Facebook, YouTube and Twitter have agreed to adopt a common set of definitions for hate speech and other harmful content and to collaborate with a view to monitoring industry efforts to improve.
The move follows follow 15 months of intensive talks within the Global Alliance for Responsible Media, a cross-industry initiative founded and led by the World Federation of Advertisers (WFA) which brings together advertisers, agencies and platforms.
The first changes are set to be introduced this month and have been welcomed by senior figures at leading advertisers. “This is a significant milestone in the journey to rebuild trust online,” said Luis Di Como, Executive Vice President, Global Media, Unilever.
Four key areas for action have been identified, designed to boost consumer and advertiser safety, with agreed individual timelines for each platform to implement across the different areas.
1. Adoption of GARM common definitions for harmful content
Definitions of harmful content have varied by platform and that makes it hard for brand-owners to make informed decisions on where their ads are placed and to hold platforms to account.
Common definitions will create a common baseline on harmful content. These have been developed to add more depth and breadth pertaining to specific types of harm such as hate speech and acts of aggression and bullying.
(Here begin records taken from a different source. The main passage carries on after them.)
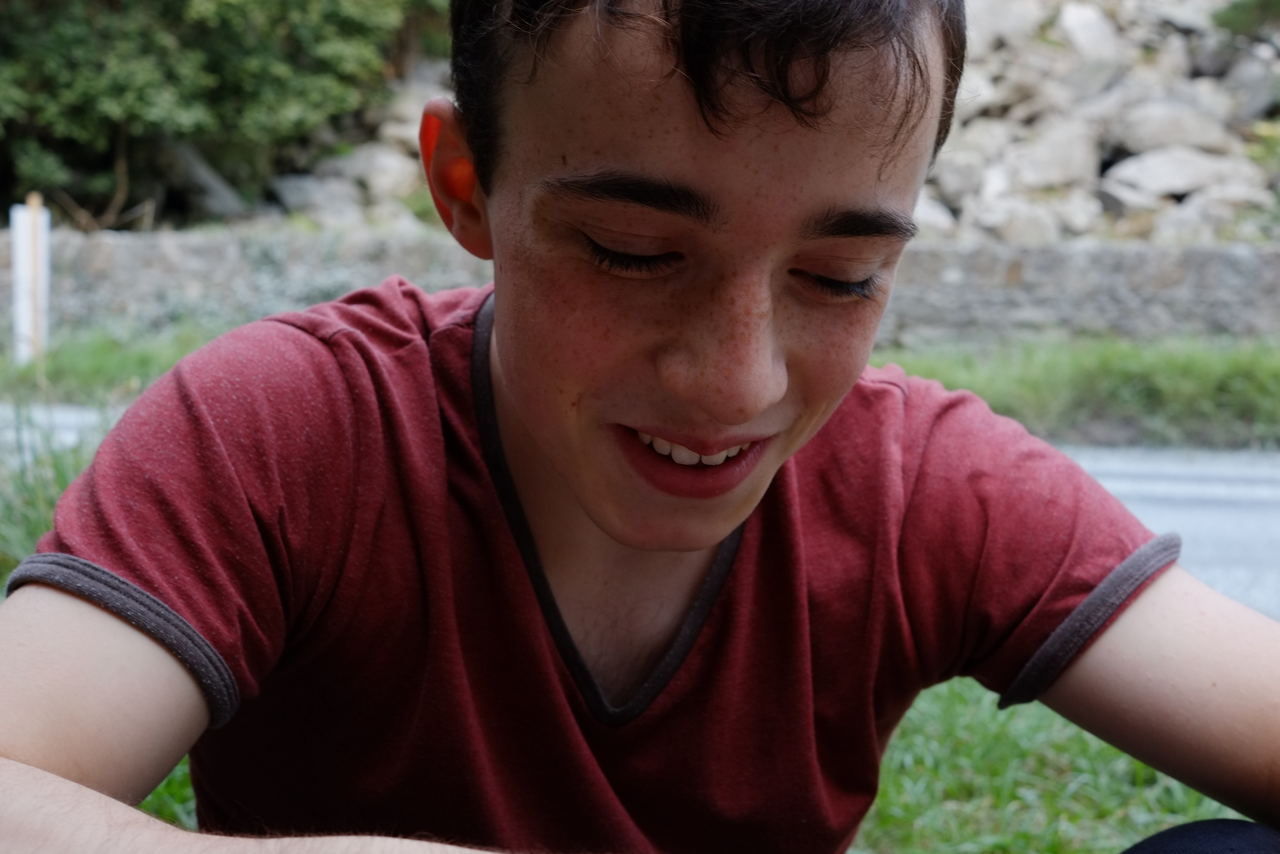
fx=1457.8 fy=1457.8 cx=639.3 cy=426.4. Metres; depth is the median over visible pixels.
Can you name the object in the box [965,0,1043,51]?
rock
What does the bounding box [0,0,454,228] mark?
tree
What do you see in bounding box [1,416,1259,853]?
lawn
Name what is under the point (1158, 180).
rock
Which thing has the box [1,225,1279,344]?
stone wall
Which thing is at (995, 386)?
grass verge
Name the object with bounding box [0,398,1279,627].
road
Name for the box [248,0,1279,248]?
rocky hillside
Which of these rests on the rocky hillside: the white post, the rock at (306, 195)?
the rock at (306, 195)
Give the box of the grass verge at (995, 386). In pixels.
[2,316,1279,448]
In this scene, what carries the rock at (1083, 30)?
on the rocky hillside
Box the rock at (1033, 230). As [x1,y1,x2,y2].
[975,197,1068,243]
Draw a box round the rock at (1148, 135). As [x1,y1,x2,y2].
[1110,100,1231,154]
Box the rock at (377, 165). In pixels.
[336,143,417,200]
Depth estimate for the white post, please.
9.36 m
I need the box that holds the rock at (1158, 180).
[1102,144,1255,202]
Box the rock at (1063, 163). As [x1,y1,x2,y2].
[1007,119,1101,189]
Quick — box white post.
[10,193,49,365]
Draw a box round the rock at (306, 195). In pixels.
[269,171,363,220]
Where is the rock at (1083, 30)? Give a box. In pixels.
[1056,2,1121,62]
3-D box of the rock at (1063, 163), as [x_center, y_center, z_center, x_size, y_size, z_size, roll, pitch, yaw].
[4.330,-2.856,15.457,1.088,0.763,1.077,1,10,1]
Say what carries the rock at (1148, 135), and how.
on the rocky hillside
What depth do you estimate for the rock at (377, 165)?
15.42 m
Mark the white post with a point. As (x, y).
(16, 270)
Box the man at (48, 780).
[0,0,1279,853]
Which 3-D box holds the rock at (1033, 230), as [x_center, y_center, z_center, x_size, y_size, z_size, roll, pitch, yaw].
[3.597,-1.897,13.895,0.879,0.586,0.896,-2,10,-18]
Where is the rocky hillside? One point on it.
(1105, 180)

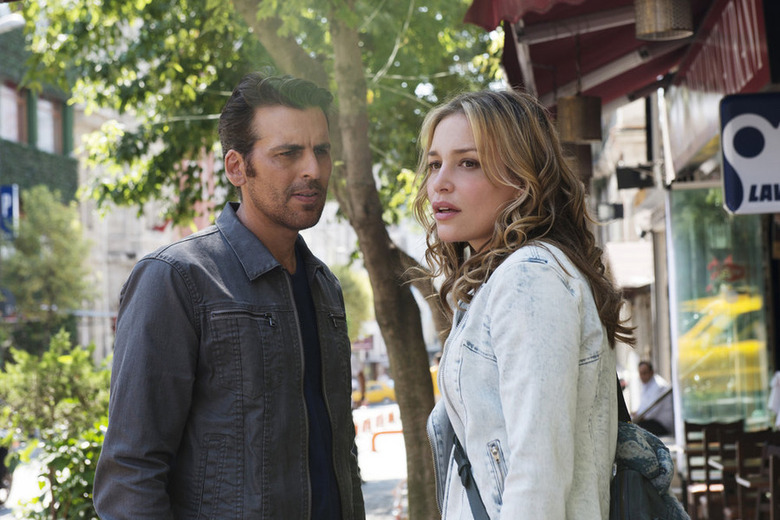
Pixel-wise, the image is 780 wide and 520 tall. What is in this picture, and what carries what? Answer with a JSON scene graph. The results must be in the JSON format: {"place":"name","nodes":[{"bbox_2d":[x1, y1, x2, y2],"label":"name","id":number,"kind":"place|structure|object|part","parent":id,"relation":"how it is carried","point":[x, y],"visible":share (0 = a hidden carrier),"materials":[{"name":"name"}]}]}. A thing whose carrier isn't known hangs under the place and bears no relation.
{"place":"outdoors","nodes":[
{"label":"outdoors","id":0,"kind":"place"},
{"bbox_2d":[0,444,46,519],"label":"pavement","id":1,"kind":"structure","parent":0,"point":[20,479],"materials":[{"name":"grey concrete"}]},
{"bbox_2d":[0,8,81,348],"label":"green building","id":2,"kind":"structure","parent":0,"point":[69,182],"materials":[{"name":"green plant"}]},
{"bbox_2d":[0,184,18,235],"label":"blue sign","id":3,"kind":"object","parent":2,"relation":"attached to","point":[6,206],"visible":0.82,"materials":[{"name":"blue"}]},
{"bbox_2d":[0,12,24,34],"label":"street lamp","id":4,"kind":"object","parent":2,"relation":"attached to","point":[12,21],"visible":0.95,"materials":[{"name":"white"}]},
{"bbox_2d":[0,81,27,142],"label":"window","id":5,"kind":"structure","parent":2,"relation":"in","point":[14,111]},
{"bbox_2d":[35,95,61,152],"label":"window","id":6,"kind":"structure","parent":2,"relation":"in","point":[40,132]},
{"bbox_2d":[71,93,220,363],"label":"building","id":7,"kind":"structure","parent":0,"point":[139,255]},
{"bbox_2d":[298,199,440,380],"label":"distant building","id":8,"kind":"structure","parent":0,"point":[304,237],"materials":[{"name":"white"}]},
{"bbox_2d":[350,336,374,351],"label":"shop sign","id":9,"kind":"object","parent":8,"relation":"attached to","point":[368,341],"visible":0.58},
{"bbox_2d":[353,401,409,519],"label":"road","id":10,"kind":"structure","parent":0,"point":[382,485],"materials":[{"name":"grey concrete"}]},
{"bbox_2d":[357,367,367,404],"label":"person","id":11,"kind":"object","parent":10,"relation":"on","point":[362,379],"visible":0.64},
{"bbox_2d":[353,379,395,404],"label":"yellow taxi","id":12,"kind":"object","parent":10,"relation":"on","point":[376,394],"visible":0.52,"materials":[{"name":"yellow metal"}]},
{"bbox_2d":[357,410,402,451],"label":"barrier","id":13,"kind":"object","parent":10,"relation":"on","point":[397,431],"visible":0.52,"materials":[{"name":"orange"}]},
{"bbox_2d":[588,2,779,492],"label":"building","id":14,"kind":"structure","parent":0,"point":[779,228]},
{"bbox_2d":[596,202,623,221],"label":"floodlight","id":15,"kind":"object","parent":14,"relation":"attached to","point":[620,211],"visible":0.96,"materials":[{"name":"black"}]},
{"bbox_2d":[467,0,765,111],"label":"red awning","id":16,"kind":"object","parent":14,"relation":"attached to","point":[544,46],"visible":0.55,"materials":[{"name":"red fabric"}]},
{"bbox_2d":[562,142,593,179],"label":"hanging lamp","id":17,"kind":"object","parent":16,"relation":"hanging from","point":[588,162],"visible":0.55,"materials":[{"name":"brown"}]},
{"bbox_2d":[557,95,601,142],"label":"hanging lamp","id":18,"kind":"object","parent":16,"relation":"hanging from","point":[579,115],"visible":0.95,"materials":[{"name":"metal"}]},
{"bbox_2d":[634,0,694,40],"label":"hanging lamp","id":19,"kind":"object","parent":16,"relation":"hanging from","point":[660,29],"visible":0.99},
{"bbox_2d":[605,240,654,288],"label":"awning","id":20,"kind":"object","parent":14,"relation":"attached to","point":[635,256],"visible":0.76,"materials":[{"name":"white fabric"}]},
{"bbox_2d":[616,164,653,189],"label":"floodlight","id":21,"kind":"object","parent":14,"relation":"attached to","point":[634,181],"visible":0.97,"materials":[{"name":"black"}]},
{"bbox_2d":[669,187,771,429],"label":"shop window","id":22,"kind":"structure","parent":14,"relation":"in","point":[690,319],"materials":[{"name":"glass"}]},
{"bbox_2d":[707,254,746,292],"label":"red flower","id":23,"kind":"object","parent":22,"relation":"in","point":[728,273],"visible":0.7,"materials":[{"name":"red plant"}]},
{"bbox_2d":[719,92,779,214],"label":"shop sign","id":24,"kind":"object","parent":14,"relation":"attached to","point":[739,150],"visible":0.99,"materials":[{"name":"blue plastic"}]},
{"label":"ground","id":25,"kind":"structure","parent":0},
{"bbox_2d":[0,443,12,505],"label":"motorcycle","id":26,"kind":"object","parent":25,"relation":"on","point":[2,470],"visible":0.72,"materials":[{"name":"black"}]},
{"bbox_2d":[0,186,93,351],"label":"tree","id":27,"kind":"object","parent":25,"relation":"on","point":[34,231],"visible":0.84,"materials":[{"name":"green plant"}]},
{"bbox_2d":[0,331,111,519],"label":"shrub","id":28,"kind":"object","parent":25,"relation":"on","point":[51,379],"visible":0.8,"materials":[{"name":"green plant"}]},
{"bbox_2d":[92,73,363,519],"label":"man","id":29,"kind":"object","parent":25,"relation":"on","point":[280,114],"visible":0.99},
{"bbox_2d":[3,0,507,519],"label":"tree","id":30,"kind":"object","parent":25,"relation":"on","point":[263,25],"visible":0.84,"materials":[{"name":"green plant"}]},
{"label":"tree canopy","id":31,"kind":"part","parent":30,"relation":"part of","materials":[{"name":"green plant"}]},
{"label":"tree trunk","id":32,"kind":"part","parent":30,"relation":"part of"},
{"bbox_2d":[332,263,374,340],"label":"tree","id":33,"kind":"object","parent":25,"relation":"on","point":[341,278],"visible":0.35,"materials":[{"name":"green plant"}]},
{"bbox_2d":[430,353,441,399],"label":"person","id":34,"kind":"object","parent":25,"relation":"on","point":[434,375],"visible":0.18},
{"bbox_2d":[412,90,651,519],"label":"woman","id":35,"kind":"object","parent":25,"relation":"on","point":[478,150],"visible":0.99},
{"bbox_2d":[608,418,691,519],"label":"bag","id":36,"kind":"object","parent":35,"relation":"hanging from","point":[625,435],"visible":0.54,"materials":[{"name":"fabric"}]},
{"bbox_2d":[631,360,673,436],"label":"man","id":37,"kind":"object","parent":25,"relation":"on","point":[643,369],"visible":0.71},
{"bbox_2d":[688,419,743,519],"label":"wooden chair","id":38,"kind":"object","parent":25,"relation":"on","point":[707,440],"visible":0.61,"materials":[{"name":"brown wood"}]},
{"bbox_2d":[731,428,776,519],"label":"wooden chair","id":39,"kind":"object","parent":25,"relation":"on","point":[745,469],"visible":0.77,"materials":[{"name":"brown wood"}]},
{"bbox_2d":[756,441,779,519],"label":"wooden chair","id":40,"kind":"object","parent":25,"relation":"on","point":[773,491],"visible":0.96,"materials":[{"name":"brown wood"}]},
{"bbox_2d":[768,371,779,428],"label":"person","id":41,"kind":"object","parent":25,"relation":"on","point":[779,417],"visible":0.82}
]}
All platforms will now consistently enforce these standards as part of their advertising content standards and consistently label and enforce the common definitions.
2. Development of GARM reporting standards on harmful content
Having a harmonised, reporting framework is a critical step to ensure that policies around harmful content are enforced effectively. All parties have now agreed to harmonised metrics on issues around consumer safety, advertiser safety, platform effectiveness in addressing harmful content.
Over the next two months will continue on harmonising metrics and reporting formats, with the system to launch in the second half of next year.
3. Commitment to have independent oversight on operations, integrations and reporting
An independent view on how individual participants are categorising, eliminating, and reporting harmful content will drive better implementation and build trust. The goal is to have all major platforms fully audited or in the process of auditing by year end.
4. Commitment to develop and deploy tools to better manage advertising adjacency
Advertisers need to have visibility and control so that their advertising does not appear adjacent to harmful or unsuitable content and take corrective action if necessary and to be able to do so quickly.
Platforms that have not implemented an adjacency solution will provide a development roadmap in Q4 2020. Platforms will provide a solution through their own systems, via third party providers or a combination thereof. In addition to Facebook, YouTube, and Twitter, there are firm commitments from TikTok, Pinterest and Snap to provide development plans for similar controls by year end.
The WFA believes that the standards should be applicable to all media given the increased polarisation of content regardless of channel, not just the digital platforms, and is encouraging its members to apply the same adjacency criteria for all their media spend decisions irrespective of the media.